Il entrera en vigueur le lendemain de sa publication.
Suivi
La bonne application des dispositions du présent accord fera l’objet d’un suivi par une commission de suivi composée des délégués syndicaux signataires, un membre du CSE et un membre de la Direction. Cette commission se réunira une fois par an à la demande expresse d’un des participants.
Par ailleurs, en cas d'évolution législative ou conventionnelle susceptible de remettre en cause tout ou partie des dispositions du présent accord, les parties signataires conviennent de se réunir dans un délai de 2 mois après la prise d'effet de ces textes, afin d'adapter au besoin lesdites dispositions.
Révision
Chacune des parties signataires du présent accord pourra solliciter la révision du présent accord selon les modalités suivantes : la demande de révision devra être adressée par courrier recommandé avec accusé de réception ou par lettre remise en main propre contre décharge à chaque signataire accompagné d’un projet d’avenant ou de propositions de rédaction nouvelle. Les parties se réuniront au plus tard dans un délai de 2 mois à compter de la réception de la demande de révision pour engager de nouvelles négociations sur les thèmes en question. Les dispositions de l'avenant de révision se substitueront de plein droit à celles de l'accord qu'elles modifieront, soit à la date qui aura été expressément convenue soit, à défaut, à partir du lendemain de son dépôt.

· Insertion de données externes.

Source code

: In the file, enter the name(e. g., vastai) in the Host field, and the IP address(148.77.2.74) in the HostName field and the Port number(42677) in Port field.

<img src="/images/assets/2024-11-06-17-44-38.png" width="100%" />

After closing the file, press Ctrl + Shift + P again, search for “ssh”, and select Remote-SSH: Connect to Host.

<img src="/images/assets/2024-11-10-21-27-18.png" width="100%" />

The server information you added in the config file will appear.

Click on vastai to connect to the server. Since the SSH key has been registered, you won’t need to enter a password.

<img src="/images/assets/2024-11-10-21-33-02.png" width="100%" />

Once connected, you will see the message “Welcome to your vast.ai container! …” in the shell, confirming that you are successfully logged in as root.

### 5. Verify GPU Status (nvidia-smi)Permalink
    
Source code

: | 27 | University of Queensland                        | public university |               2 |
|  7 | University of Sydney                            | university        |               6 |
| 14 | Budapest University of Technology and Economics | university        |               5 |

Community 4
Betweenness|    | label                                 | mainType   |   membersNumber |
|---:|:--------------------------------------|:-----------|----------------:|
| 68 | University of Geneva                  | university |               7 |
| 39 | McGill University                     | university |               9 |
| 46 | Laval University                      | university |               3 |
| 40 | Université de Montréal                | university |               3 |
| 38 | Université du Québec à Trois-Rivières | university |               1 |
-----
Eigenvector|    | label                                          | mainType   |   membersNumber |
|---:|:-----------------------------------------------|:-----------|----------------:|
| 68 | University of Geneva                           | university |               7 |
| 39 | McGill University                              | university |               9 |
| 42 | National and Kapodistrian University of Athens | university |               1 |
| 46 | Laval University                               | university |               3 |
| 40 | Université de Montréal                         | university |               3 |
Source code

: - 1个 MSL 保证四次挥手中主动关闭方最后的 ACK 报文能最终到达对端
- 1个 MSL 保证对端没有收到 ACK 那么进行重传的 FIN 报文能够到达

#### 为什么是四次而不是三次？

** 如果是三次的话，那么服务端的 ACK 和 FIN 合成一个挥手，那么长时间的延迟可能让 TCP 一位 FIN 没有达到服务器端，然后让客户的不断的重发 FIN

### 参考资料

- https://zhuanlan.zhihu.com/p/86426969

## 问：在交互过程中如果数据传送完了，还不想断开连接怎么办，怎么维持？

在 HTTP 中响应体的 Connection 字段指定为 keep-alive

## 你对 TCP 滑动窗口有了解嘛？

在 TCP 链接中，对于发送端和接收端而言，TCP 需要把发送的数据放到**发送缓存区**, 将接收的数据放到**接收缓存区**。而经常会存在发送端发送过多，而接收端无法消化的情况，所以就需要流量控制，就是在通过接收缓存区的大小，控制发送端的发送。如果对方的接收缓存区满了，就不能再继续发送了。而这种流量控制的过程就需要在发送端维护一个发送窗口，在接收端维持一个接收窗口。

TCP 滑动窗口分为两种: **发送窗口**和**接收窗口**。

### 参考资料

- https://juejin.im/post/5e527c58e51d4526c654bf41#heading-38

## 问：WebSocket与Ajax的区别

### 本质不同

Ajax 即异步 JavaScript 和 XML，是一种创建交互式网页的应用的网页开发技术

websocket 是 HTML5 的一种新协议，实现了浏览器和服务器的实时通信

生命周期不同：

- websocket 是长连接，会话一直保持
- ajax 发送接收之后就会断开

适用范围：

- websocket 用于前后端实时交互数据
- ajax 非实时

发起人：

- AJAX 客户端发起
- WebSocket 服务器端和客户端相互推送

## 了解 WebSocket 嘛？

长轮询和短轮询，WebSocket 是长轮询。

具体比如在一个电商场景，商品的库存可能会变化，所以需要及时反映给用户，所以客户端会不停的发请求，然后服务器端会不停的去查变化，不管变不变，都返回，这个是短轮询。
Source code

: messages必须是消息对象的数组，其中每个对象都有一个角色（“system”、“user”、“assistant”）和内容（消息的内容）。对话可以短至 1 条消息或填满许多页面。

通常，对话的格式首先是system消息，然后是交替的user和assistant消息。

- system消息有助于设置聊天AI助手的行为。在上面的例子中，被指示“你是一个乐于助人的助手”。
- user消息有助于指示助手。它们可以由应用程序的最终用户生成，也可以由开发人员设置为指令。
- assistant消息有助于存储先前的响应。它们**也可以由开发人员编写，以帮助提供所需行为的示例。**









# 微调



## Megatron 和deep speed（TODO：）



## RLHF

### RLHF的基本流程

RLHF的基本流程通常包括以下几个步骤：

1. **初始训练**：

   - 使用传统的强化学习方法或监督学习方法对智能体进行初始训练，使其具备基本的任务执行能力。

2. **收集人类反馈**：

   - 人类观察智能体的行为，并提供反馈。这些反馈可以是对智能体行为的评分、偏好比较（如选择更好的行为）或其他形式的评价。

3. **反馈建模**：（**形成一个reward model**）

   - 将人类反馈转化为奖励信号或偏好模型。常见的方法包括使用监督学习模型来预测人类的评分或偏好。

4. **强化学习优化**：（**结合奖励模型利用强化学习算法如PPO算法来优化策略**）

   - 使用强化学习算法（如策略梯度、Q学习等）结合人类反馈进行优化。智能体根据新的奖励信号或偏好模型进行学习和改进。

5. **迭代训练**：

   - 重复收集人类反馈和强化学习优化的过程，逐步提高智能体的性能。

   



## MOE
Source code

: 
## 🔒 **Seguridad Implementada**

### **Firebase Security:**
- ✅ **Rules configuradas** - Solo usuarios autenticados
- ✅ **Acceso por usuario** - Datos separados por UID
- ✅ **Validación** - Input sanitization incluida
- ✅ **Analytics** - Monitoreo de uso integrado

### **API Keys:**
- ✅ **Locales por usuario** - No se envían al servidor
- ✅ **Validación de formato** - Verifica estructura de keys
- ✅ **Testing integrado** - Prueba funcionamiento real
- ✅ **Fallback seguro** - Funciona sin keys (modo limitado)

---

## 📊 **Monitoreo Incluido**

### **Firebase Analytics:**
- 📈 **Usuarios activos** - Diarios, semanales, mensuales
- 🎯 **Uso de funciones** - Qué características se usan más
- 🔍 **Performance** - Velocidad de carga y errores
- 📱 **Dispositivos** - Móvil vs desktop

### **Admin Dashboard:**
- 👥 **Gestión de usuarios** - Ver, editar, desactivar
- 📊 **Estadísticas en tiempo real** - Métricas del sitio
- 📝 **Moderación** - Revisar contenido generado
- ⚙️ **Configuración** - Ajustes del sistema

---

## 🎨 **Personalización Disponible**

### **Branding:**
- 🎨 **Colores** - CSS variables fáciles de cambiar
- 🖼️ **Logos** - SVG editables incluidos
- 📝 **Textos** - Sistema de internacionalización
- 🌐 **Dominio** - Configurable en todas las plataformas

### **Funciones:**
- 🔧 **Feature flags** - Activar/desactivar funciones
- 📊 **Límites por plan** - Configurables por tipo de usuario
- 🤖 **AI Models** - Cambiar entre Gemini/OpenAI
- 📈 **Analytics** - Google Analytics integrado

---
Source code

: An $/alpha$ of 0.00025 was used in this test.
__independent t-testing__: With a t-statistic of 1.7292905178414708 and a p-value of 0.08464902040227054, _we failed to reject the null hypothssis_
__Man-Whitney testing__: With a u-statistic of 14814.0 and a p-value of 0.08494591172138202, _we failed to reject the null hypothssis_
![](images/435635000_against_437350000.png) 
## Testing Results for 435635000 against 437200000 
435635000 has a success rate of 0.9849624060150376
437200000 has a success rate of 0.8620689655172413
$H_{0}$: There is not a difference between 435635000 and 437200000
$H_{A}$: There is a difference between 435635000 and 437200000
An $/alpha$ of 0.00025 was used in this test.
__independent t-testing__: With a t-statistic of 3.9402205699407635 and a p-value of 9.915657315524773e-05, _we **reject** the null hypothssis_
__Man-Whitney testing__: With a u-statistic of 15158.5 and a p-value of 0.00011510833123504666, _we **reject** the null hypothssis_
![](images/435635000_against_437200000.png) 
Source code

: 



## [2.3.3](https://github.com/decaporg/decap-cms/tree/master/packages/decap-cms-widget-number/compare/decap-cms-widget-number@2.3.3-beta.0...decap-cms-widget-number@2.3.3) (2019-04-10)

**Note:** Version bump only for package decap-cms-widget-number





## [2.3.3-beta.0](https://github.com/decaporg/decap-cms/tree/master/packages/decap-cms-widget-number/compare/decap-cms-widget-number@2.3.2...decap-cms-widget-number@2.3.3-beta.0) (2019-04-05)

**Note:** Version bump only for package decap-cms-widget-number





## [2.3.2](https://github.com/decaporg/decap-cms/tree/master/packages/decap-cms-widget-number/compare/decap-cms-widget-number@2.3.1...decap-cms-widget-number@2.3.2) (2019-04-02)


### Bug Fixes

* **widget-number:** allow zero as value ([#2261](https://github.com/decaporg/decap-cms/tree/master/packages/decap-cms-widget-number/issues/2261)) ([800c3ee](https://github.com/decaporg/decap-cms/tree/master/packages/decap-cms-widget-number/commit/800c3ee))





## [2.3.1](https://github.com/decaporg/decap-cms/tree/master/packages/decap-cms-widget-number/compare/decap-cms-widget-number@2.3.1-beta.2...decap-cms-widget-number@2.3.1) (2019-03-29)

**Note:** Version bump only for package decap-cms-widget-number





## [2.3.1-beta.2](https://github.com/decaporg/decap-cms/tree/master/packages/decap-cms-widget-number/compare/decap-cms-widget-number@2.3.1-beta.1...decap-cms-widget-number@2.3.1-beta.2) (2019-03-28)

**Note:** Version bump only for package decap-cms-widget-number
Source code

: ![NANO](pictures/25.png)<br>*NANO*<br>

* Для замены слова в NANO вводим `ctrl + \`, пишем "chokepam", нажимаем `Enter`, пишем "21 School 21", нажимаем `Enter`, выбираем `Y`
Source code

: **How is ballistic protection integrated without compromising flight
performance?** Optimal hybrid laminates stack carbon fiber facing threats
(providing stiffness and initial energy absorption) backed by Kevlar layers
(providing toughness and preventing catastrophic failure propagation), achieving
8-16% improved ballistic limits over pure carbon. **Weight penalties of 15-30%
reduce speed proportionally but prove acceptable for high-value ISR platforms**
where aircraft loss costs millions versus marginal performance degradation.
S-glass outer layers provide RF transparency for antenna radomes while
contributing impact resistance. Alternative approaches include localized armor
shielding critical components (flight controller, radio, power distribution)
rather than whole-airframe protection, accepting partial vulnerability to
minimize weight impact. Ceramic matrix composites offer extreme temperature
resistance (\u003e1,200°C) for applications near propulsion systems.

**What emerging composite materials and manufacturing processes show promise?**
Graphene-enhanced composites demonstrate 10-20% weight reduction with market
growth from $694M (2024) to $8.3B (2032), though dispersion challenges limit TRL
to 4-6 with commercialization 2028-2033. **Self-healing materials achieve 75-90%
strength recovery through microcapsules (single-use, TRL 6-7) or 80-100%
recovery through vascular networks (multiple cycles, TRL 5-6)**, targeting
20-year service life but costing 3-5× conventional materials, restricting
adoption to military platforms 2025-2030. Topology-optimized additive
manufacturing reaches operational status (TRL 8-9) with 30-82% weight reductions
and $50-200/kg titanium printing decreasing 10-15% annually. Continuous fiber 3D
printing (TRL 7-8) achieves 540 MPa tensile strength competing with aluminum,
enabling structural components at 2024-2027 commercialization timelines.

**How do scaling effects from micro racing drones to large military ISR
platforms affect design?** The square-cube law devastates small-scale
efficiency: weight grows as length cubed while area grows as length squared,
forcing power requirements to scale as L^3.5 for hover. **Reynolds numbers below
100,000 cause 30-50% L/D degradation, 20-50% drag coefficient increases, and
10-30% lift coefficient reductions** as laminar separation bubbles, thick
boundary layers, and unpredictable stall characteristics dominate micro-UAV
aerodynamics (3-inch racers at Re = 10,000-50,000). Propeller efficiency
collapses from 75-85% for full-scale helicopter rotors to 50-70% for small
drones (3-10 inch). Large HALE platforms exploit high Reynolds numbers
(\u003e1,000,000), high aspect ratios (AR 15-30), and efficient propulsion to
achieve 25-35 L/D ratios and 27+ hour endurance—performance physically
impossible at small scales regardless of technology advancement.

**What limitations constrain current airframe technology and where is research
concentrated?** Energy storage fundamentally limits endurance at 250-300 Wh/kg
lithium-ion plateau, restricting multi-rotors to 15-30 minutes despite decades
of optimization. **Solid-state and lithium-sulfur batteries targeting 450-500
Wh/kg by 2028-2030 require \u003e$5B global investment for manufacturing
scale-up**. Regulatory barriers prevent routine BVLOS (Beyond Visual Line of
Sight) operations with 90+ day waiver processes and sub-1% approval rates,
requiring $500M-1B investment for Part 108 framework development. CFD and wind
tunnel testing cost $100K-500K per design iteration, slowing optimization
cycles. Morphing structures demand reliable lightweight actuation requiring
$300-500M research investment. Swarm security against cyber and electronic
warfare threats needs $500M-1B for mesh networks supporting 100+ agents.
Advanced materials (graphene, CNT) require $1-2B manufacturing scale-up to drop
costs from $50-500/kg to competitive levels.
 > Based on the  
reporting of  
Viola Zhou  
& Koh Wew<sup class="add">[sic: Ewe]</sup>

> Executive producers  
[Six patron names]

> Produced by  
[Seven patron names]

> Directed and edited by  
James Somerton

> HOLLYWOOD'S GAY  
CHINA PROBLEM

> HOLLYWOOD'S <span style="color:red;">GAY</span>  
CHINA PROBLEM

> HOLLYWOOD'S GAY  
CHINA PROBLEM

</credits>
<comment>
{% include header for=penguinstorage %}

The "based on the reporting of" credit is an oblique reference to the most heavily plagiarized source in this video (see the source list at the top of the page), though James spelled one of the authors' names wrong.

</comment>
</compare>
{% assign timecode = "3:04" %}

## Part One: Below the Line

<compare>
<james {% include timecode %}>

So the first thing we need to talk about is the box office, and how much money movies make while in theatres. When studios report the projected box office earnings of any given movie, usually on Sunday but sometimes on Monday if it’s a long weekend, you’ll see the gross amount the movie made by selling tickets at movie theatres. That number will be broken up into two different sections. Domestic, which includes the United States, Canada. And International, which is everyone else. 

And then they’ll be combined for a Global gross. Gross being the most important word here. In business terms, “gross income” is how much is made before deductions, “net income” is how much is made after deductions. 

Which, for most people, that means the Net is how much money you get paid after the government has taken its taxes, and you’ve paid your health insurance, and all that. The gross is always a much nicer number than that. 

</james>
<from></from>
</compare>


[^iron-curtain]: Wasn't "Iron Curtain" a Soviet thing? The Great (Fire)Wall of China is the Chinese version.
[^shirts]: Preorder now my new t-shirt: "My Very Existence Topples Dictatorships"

Il est entendu que les dispositions du présent accord demeureront en vigueur jusqu’à l’entrée en vigueur de nouvelles dispositions et seront maintenues dans l’hypothèse où les négociations d’un nouveau texte n’aboutiraient pas.
Dépôt - Publicité
Le présent accord ainsi que ses avenants éventuels seront déposés à la DREETS (Directions régionales de l’économie, de l’emploi, du travail et des solidarités) en ligne sur la plateforme de télé procédure www.teleaccords.travail-emploi.gouv.fr à l’initiative du représentant légal de la société.
Un exemplaire du présent accord ainsi que ses avenants éventuels sera également déposé au greffe du Conseil de Prud’hommes d’Aix en Provence.
Le présent accord sera affiché sur les panneaux du personnel prévus à cet effet.